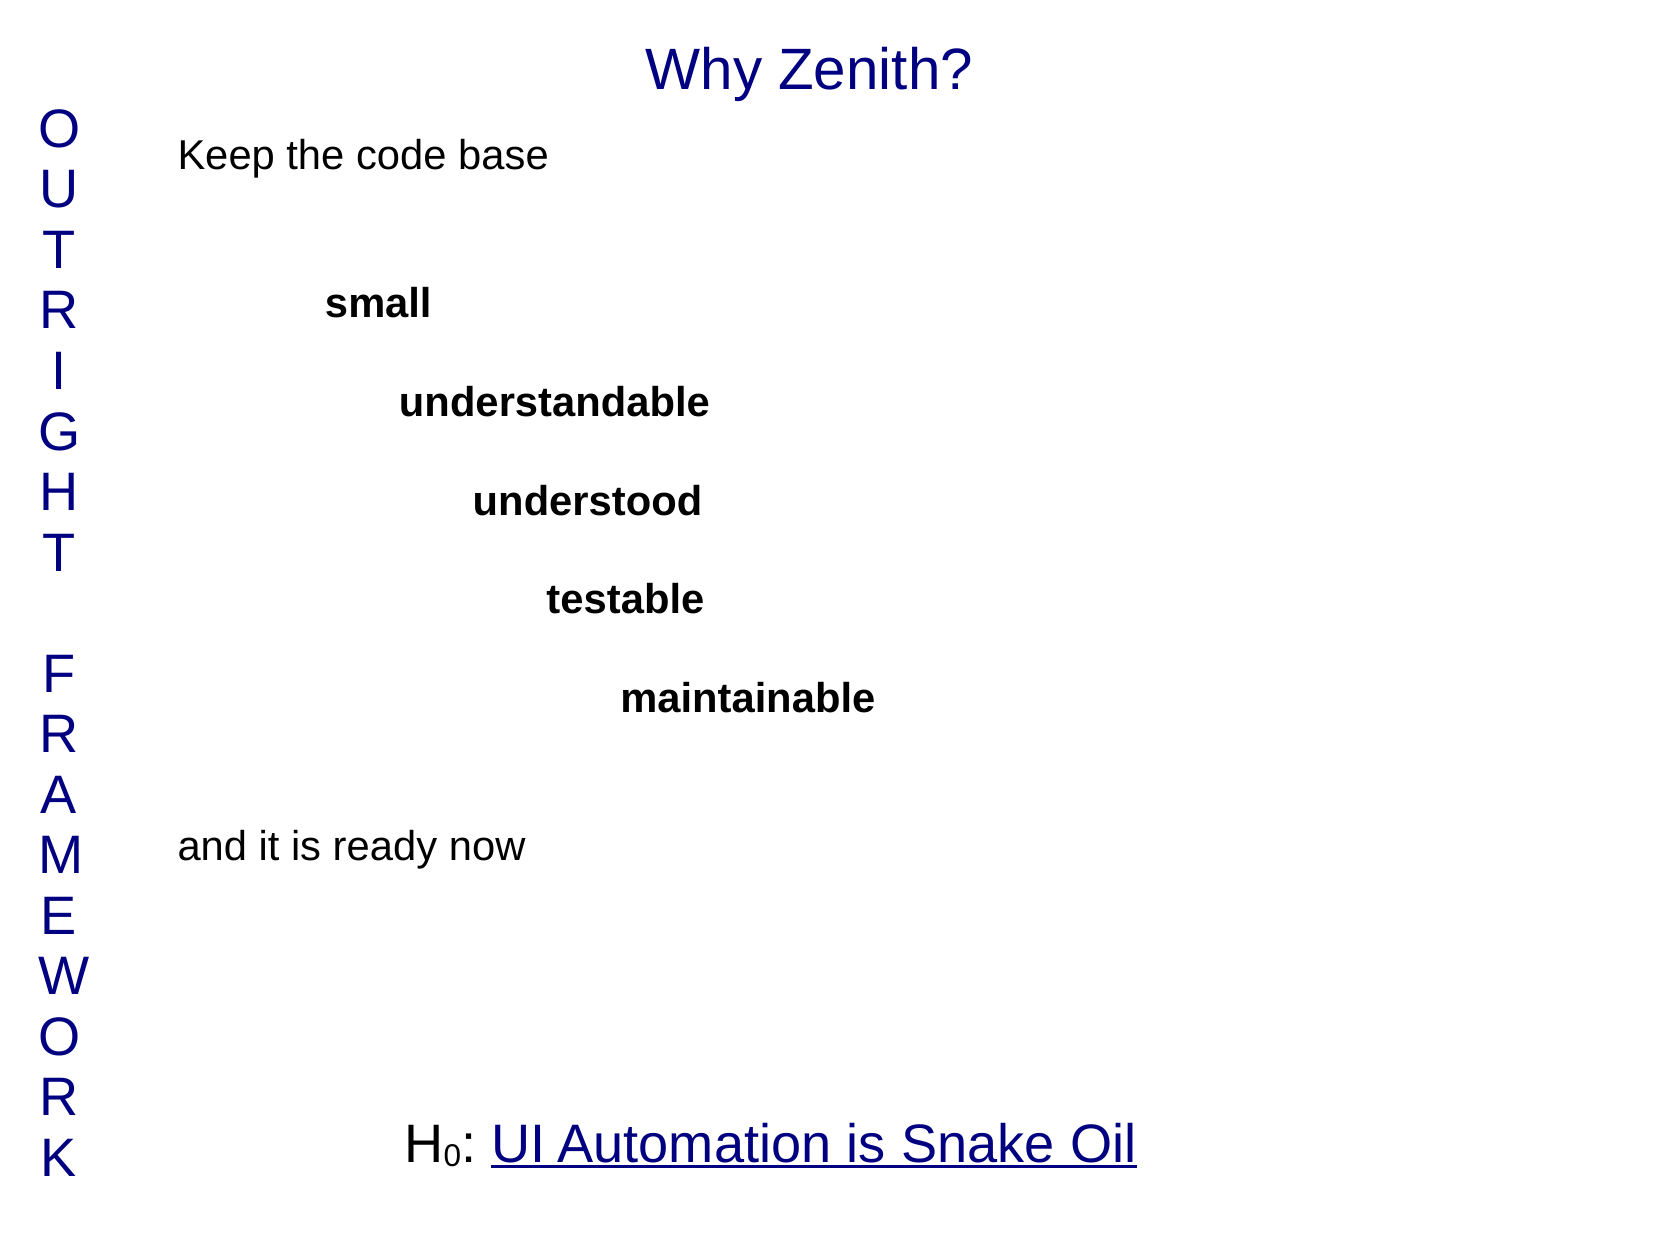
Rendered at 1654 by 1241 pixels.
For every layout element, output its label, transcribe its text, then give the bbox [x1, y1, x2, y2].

text_box Why Zenith? [630, 29, 989, 110]
text_box OUTRIGHT FRAMEWORK [23, 90, 95, 1205]
text_box H0: UI Automation is Snake Oil [389, 1105, 1217, 1200]
text_box Keep the code base small understandable understood testable maintainable and it is ready now [162, 124, 1527, 1229]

Work required
Write out the records again with "bbox" swapped for "bounding box", keeping everything else the same. Leave the pictures out.

Complete output
Rendered at 1654 by 1241 pixels.
For every layout element, output its label, transcribe its text, then give the bounding box [x1, y1, x2, y2].

text_box Why Zenith? [630, 29, 989, 110]
text_box OUTRIGHT FRAMEWORK [23, 90, 95, 1205]
text_box H0: UI Automation is Snake Oil [389, 1105, 1217, 1200]
text_box Keep the code base small understandable understood testable maintainable and it is ready now [162, 124, 1527, 1229]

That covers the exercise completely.